Our experience of camping sur la continent is reaching moderate proportions so we may feel entitled to discuss the behavioural patterns of the average camper with mild authority if not a litle humour. In fact I was totting it up and in all we have now spent a total of a shade under 40 weeks in about 30 camp sites in France, Spain and Italy. Not exhaustive if at times ezhausting. I have not counted rented accommodation which would total well over 60 weeks as the exchange with the host environment is very different.

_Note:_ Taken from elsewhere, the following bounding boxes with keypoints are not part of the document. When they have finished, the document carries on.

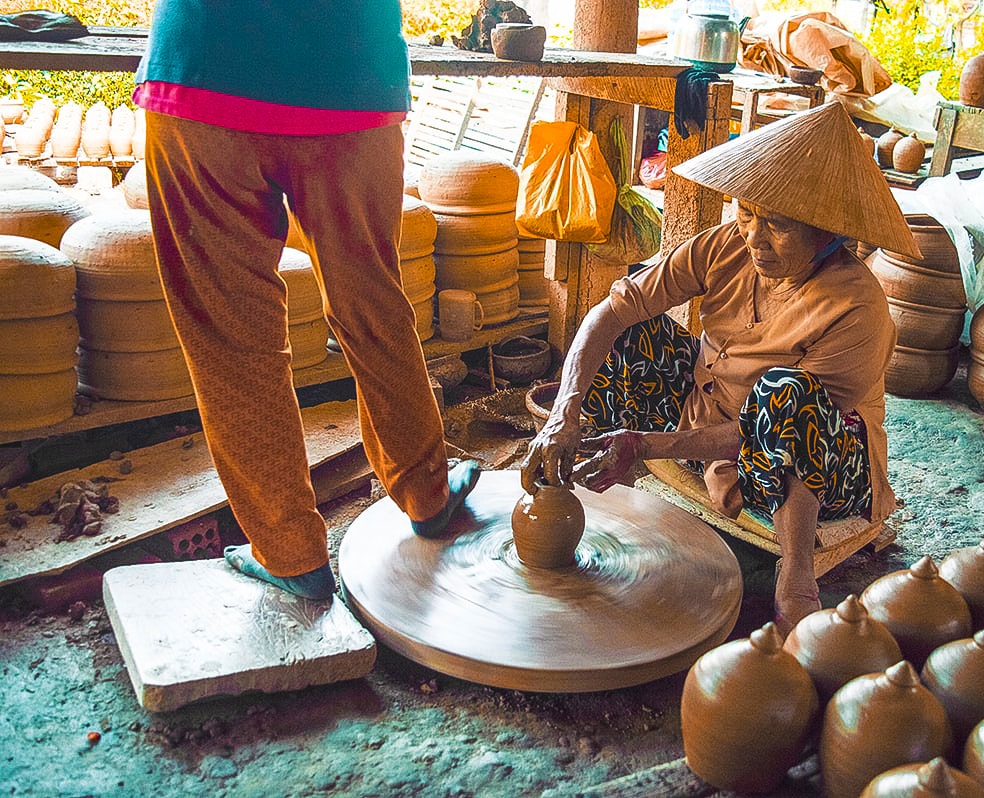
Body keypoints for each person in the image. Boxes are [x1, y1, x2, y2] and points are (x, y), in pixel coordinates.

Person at [520, 102, 919, 633]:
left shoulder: (858, 309)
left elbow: (781, 433)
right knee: (627, 333)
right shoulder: (727, 245)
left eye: (777, 225)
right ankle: (606, 459)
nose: (754, 237)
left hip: (818, 464)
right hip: (705, 410)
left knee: (786, 396)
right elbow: (613, 309)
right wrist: (563, 413)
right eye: (747, 213)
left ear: (827, 234)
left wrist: (646, 445)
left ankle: (796, 575)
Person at [134, 2, 479, 600]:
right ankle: (427, 493)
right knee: (372, 301)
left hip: (208, 64)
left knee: (231, 332)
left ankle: (291, 554)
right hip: (350, 72)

To begin I shall attack the home front. Brits abroad do indeed speak ENG---LISH; that is very loud and slowly. There are some like us who essay a little French (Janet's is rather good actually) but for most of us it would not even have graced our French essays! Franglais and Spanglish is the usual fare; in Itay we tend to fall back on ENG-LISH. This is in contrast to our Dutch and Germand travellers who stick to Dutch and German for the residents and English when they see our registration.. They seem all to speak quite decent, even good English. They seem also to assume this will be true of the French and Spanish but are quickly disillusioned if not dissuaded. But if you greet them as I do on a French site with Bonjour or Buenos Dias in Spain you get a very odd reaction, as if you had somehow committed a great sin and needed to be re-trained immediately. Indeed, some German visitors will not forgive me if I suggest they are positively uncouth when addressed in anything other than English, or a tentative Guten Morgen or whetever.
Arrival on site is also revealing. In general the English are close to unique in accepting the pitch to which they are directed without comment. I admit we do not but with this van? No choice - I choose! The Dutch and Germans will allow themselves to be shown round but will then choose their own spot. The French in France of course will tend to do their own thing and why not. Ditto the Spanish in Spain although we did not see so many of them - they seem to prefer their self-constructed, semi-permanent, not-even-vaguely-mobile mobile units with huge awnings or solid sun shades, terraces, and various garden storage kit. All wired, all drained.
Spanish sites can be a bit tight for space compared to French and especially English sites. Italian are somewhere between but, like Spain are full of permanents. But Spanish sites have, as I said elsewhere, the best loos, indeed entire servicios, of all.
The continentals prefer their motor homes, especially the Dutch but they rarely stay long anywhere but on the Med so they arrive late p.m., set up, gather together, talk endlessly, eat sparingly, sleep early and disappear soon after the morning dew. The Germans are similar but less inclined to group up so the chat is quieter. Sadly neither language is very pretty to listen to and, like us, they laugh too loudly and not often. The French and Spanish do not group at all but they tend to be cheery, laughing a lot especially the Spanish in Spain - don't see enough of them out of their own country to comment. The English of course do tend to congregate but converse? That English reserve seems to forbid more than a hello and a wave. Dogs of course are great ice breakers but the usual limit of exchange is - where you been; where you going; when you going; where you live. That's about it really.
Life long campsite friendships are unlikely on the sort of tour we take as for most of the time our campsites are either other people transit camps (sun-seeking southboud/ sun-drenched northbound) or too far off the beaten track anyway out of season. Usually it is the Dutch who want to exchange email addresses, aklthough I have exchanged recently weith a Brit. And there was the charming couple from Warrington on their first tour who asked and got help and advice but then suddenly left without warning. They were so worried about tripping over their (huge UK like mine) satellite dish that they ringed it with the empty 5 litre water bottles that I assume they had gathered on their trip. By the time we met up at Haro in la Rioja they had seven of the ruddy things round this dish! They must have entirely filled the inside of their motor home when they travelled!
Many of our fellow campers don't seem to go anywhere much. Obj=viously those who only stop the night have no time. But whenever I talk to them it turns out that either they have often stopped one night on this site or it is their first time in this area. How can they just pass through? The whol point of a caravan or a camper is freedom to explore. So why don't they explore? We have begun to notice that the Germans seem always to shop in Lidll - that's about as barren as seeking out a Tesco when in France! We have been in a Lidly over here and it is EXACTKY the same as in the UK. same layout, same stock, same tedious set up and same total lack of chech out staff howvere busy it is. Mind you, we coukld save a bob or two and it would make a change - it is Greman and we hardkly ever use them at home!